-- Working data follows --
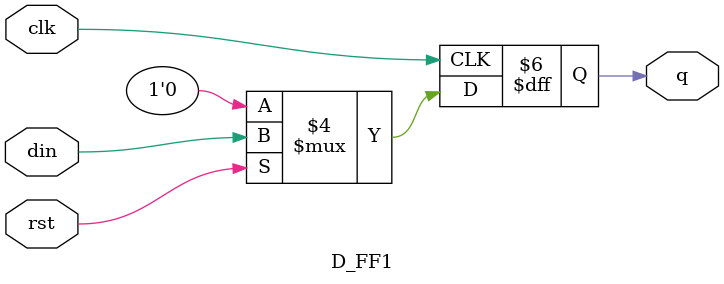
<source format=v>
module D_FF1(q, din, clk, rst);

output q;
input din, clk, rst;

reg q; /* variable type declaration plus initial value setting */

always @(negedge clk) begin	/* synchronous and active high reset, negative clock edge triggering*/
	if (!rst)
		q <= 1'b0;  		/*synchronous,active high*/
	else
		q <= din;
end
		
endmodule 

</source>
-- Working data concluded --
▶ _Activity_: Take the line that contains "input din, clk, rst;" and every line after it in the material above. Set those lines down exactly and nothing more.

▶ _Expected answer_:
input din, clk, rst;

reg q; /* variable type declaration plus initial value setting */

always @(negedge clk) begin	/* synchronous and active high reset, negative clock edge triggering*/
	if (!rst)
		q <= 1'b0;  		/*synchronous,active high*/
	else
		q <= din;
end
		
endmodule 

</source>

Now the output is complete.